Dort wird Thor in New Mexico von der Wissenschaftlerin Jane Foster (Natalie Portman) aufgelesen und lernt erst mal die längst überfällige Lektion in Sachen Demut. Und diese wird bald bitter nötig: seinen Hammer Mjolnir, samt seiner überirdischen Macht, bekommt er auf Odins Geheiß erst wieder zurück wenn er sich dessen als wahrlich würdig erweist, und der wahre Bösewicht der Geschichte, Loki, scharrt bereits in den Startlöchern.
Mit Thor wurde Regisseur Kenneth Brannagh vom Shakespeare- zum Comic-Verfilmer, und bekam als Entschädigung sage und schreibe fünf Autoren zur Seite gestellt: Drei mir Unbekannte namens Miller, Stentz und Payne für das Drehbuch selbst, dazu Mark Protosevich (u.a. The Cell) und J. Michael Straczynski (Mein Held! Babylon 5!) für die grundlegende Story. Rausgekommen ist dann mehr sage als schreibe, und ich weiß auch genau was die fünf Herren sich über den Konferenztisch ständig zugerufen haben: weniger ist mehr. Das funktioniert im Film dann auch mehr oder weniger.

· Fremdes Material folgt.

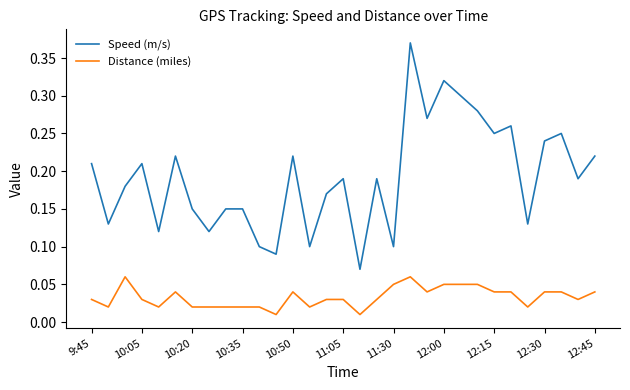

Which series has the largest total across all categories?

Speed (m/s)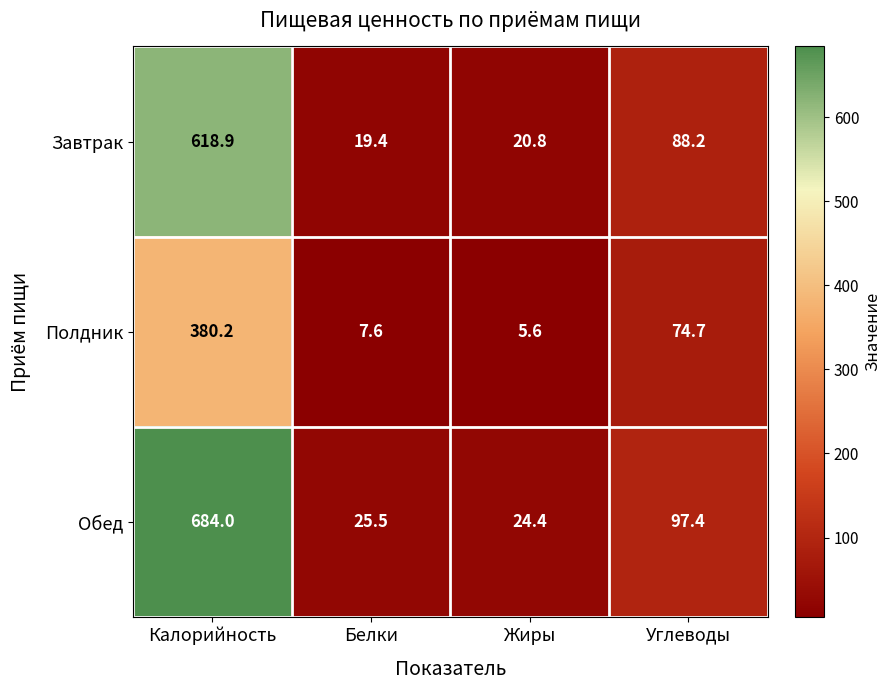

Is it true that Полдник equals 7.6 at Белки?

True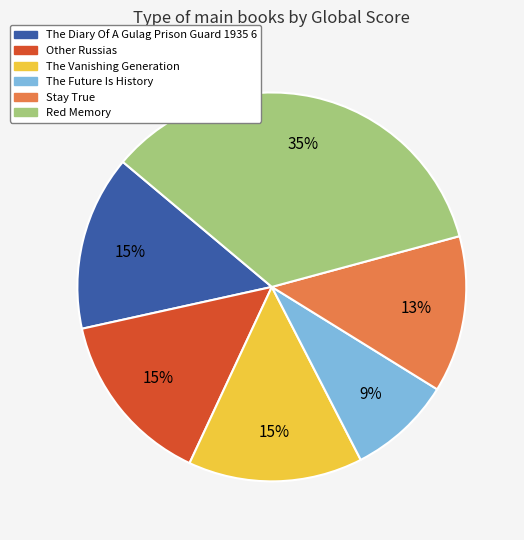

Which has a higher value, Red Memory or Other Russias?

Red Memory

Thor ist übersichtliche filmische Trennkost. Den Fettanteil liefern die Szenen auf Jotunheim und Asgard, zwei actiongefüllte Fantasyschnitzel herausgebacken im Schmalz der professionellen, aber wie immer eben etwas zu aalglatten CGI-Effekte. Hier wird dem Zuseher ein Energieschub geboten den man durchaus, wenn auch nur kurzfristig, genießt. Die Kohlenhydrate und damit den wahren Gehalt des Films stellen jedoch die Szenen auf der Erde dar, die neben der (etwas zu rasch abgehandelten) Charakterentwicklung des Protagonisten vor allem die nötige Portion Humor ins Rezept bringt. Dieser Humor rettet in meinen Augen das Gesamtbild: es ist als würde Charmebolzen Chris Hemsworth nicht nur immer wieder dem Publikum, sondern auch ständig sich selbst zuzwinkern.
Dieser Tenor verleiht auch der sich anbahnenden Liebesgeschichte mit Natalie Portman eine untypische Facette: anstatt den Superhelden hirnlos anzuschmachten (ich sage nur: Lois Lane) scheint sie ihn – so kam es mir zumindest vor – nie so richtig ernst zu nehmen. Ganz so als hätte sie, eine gebildete und emanzipierte Frau, nostalgischerweise ihre alte Ken-Puppe vom Dachboden hervorgekramt und deren simplen Unterhaltungsfaktor wiederentdeckt. Und genau so wird es wohl auch dem Großteil des (erwachsenen) Kinopublikums gehen.